### Page text
Start of Block
# Solved: IPv6 Connectivity: Limited... Please help, IPCONFIG report included



## abie26 (Feb 13, 2006)

Vista Home Premium

I have tried to power cycle all my hardware (linksys router, nextnet modem and HP PC) but to no avail. I have tried direct connection of my modem to my PC and no change. Please review my ipconfig below and thanks in advance:

Microsoft Windows [Version 6.0.6001]
Copyright (c) 2006 Microsoft Corporation. All rights reserved.

C:\Users\Abie>ipconfig /all

Windows IP Configuration

Host Name . . . . . . . . . . . . : Mary-PC
Primary Dns Suffix . . . . . . . :
Node Type . . . . . . . . . . . . : Hybrid
IP Routing Enabled. . . . . . . . : No
WINS Proxy Enabled. . . . . . . . : No

Ethernet adapter Local Area Connection:

Connection-specific DNS Suffix . :
Description . . . . . . . . . . . : NVIDIA nForce Networking Controller
Physical Address. . . . . . . . . : 00-1E-90-07-46-DB
DHCP Enabled. . . . . . . . . . . : Yes
Autoconfiguration Enabled . . . . : Yes
Link-local IPv6 Address . . . . . : fe80::f056:c399:df90:3e76%8(Preferred)
IPv4 Address. . . . . . . . . . . : 192.168.1.101(Preferred)
Subnet Mask . . . . . . . . . . . : 255.255.255.0
Lease Obtained. . . . . . . . . . : August-16-08 12:16:38 PM
Lease Expires . . . . . . . . . . : August-17-08 12:16:41 PM
Default Gateway . . . . . . . . . : 192.168.1.1
DHCP Server . . . . . . . . . . . : 192.168.1.1
DNS Servers . . . . . . . . . . . : 66.165.220.2
66.165.220.3
NetBIOS over Tcpip. . . . . . . . : Enabled

Tunnel adapter Local Area Connection* 6:

Connection-specific DNS Suffix . :
Description . . . . . . . . . . . : Teredo Tunneling Pseudo-Interface
Physical Address. . . . . . . . . : 02-00-54-55-4E-01
DHCP Enabled. . . . . . . . . . . : No
Autoconfiguration Enabled . . . . : Yes
IPv6 Address. . . . . . . . . . . : 2001:0:4137:9e50:28c9:fed:bd5a:3182(Prefe
rred)
Link-local IPv6 Address . . . . . : fe80::28c9:fed:bd5a:3182%9(Preferred)
Default Gateway . . . . . . . . . : ::
NetBIOS over Tcpip. . . . . . . . : Disabled

Tunnel adapter Local Area Connection* 7:

Media State . . . . . . . . . . . : Media disconnected
Connection-specific DNS Suffix . :
Description . . . . . . . . . . . : Microsoft ISATAP Adapter
Physical Address. . . . . . . . . : 00-00-00-00-00-00-00-E0
DHCP Enabled. . . . . . . . . . . : No
Autoconfiguration Enabled . . . . : Yes


----------



## JohnWill (Oct 19, 2002)
End of Block
### The data
Start of Block
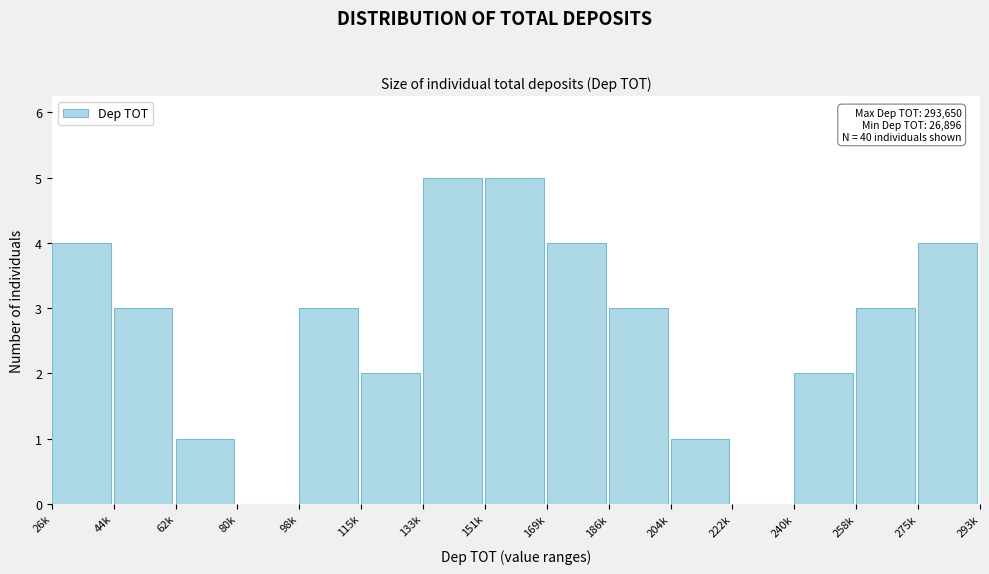

Reading left to right, list all the values displayed in this chart.

26k=4	44k=3	62k=1	80k=0	98k=3	115k=2	133k=5	151k=5	169k=4	186k=3	204k=1	222k=0	240k=2	258k=3	275k=4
End of Block
### Task set
(1) Reproduce the IPv6 connectivity thread word for word from "I have tried to" to "All rights reserved.".
(2) Write the next part of the IPv6 connectivity thread, picking up after its final line.
The data is separate from the IPv6 connectivity thread.

### Responses in order
(1)
I have tried to power cycle all my hardware (linksys router, nextnet modem and HP PC) but to no avail. I have tried direct connection of my modem to my PC and no change. Please review my ipconfig below and thanks in advance:

Microsoft Windows [Version 6.0.6001]
Copyright (c) 2006 Microsoft Corporation. All rights reserved.

(2)
You don't really need IPv6 for anything yet, I'd just disable it, as well as several other things.

Changes that may help to increase the compatibility of Vista with older networking devices:

*Disable the IP Helper service:*

1. Hold the Windows key and type R, enter "services.msc" (without the quotes) and press Enter
2. Scroll down to the IP Helper service, right click on it and select Properties
3. In the dropdown box that says "Automatic" or "Manual", set it to Disabled and then click on "Apply"
4. Then click on "Stop" to stop the service from running in the current session
5. Click OK to exit the dialog

*Disable IPv6:*

1. Hold the Windows key and type R, enter "*ncpa.cpl*" (without the quotes) and press Enter
2. Right click on each network connection and select "Properties"
3. Remove the checkmark from the box next to "Internet Protocol Version 6 (TCP/IPv6)
4. Click OK to exit the dialog

_NOTE: You should do this for each network connection._

*Disable the DHCP Broadcast Flag:*

Link: http://support.microsoft.com/default.aspx/kb/928233

 Hold the Windows key and type R, enter *regedit* and press Enter.
Locate and then click the following registry subkey:
HKEY_LOCAL_MACHINE\SYSTEM\CurrentControlSet\Services\Tcpip\Parameters\Interfaces\{GUID}
In this registry path, click the (GUID) subkey to be updated.
If the key DhcpConnForceBroadcastFlag does not exist, use the Edit menu, point to New, and then click DWORD (32-bit) Value. In the New Value #1 box, type DhcpConnForceBroadcastFlag, and then press ENTER. _If the key exists, skip this step_.
Right-click DhcpConnForceBroadcastFlag, and then click Modify.
In the Value data box, type 0, and then click OK.
Close Registry Editor.
_NOTE: You should do this for each and every GUID subkey._
NOTE2: (GUID) is a mnemonic for the individual subkeys, the actual text "GUID" does not appaer.

The only program I'm aware of that currently relies on IPv6 is the new Windows Meeting Space. The first 2 changes will cause that program not to work - but will leave all of your normal (IPv4) connections unaffected. If it causes problems that you can't overcome, simply revert back to the original settings.


----------



## abie26 (Feb 13, 2006)

Thank you very much John, I will try your suggestions and disable IPv6 and the others. Your post explains very clearly, much appreciated.

Abie


----------



## JohnWill (Oct 19, 2002)

Let us know.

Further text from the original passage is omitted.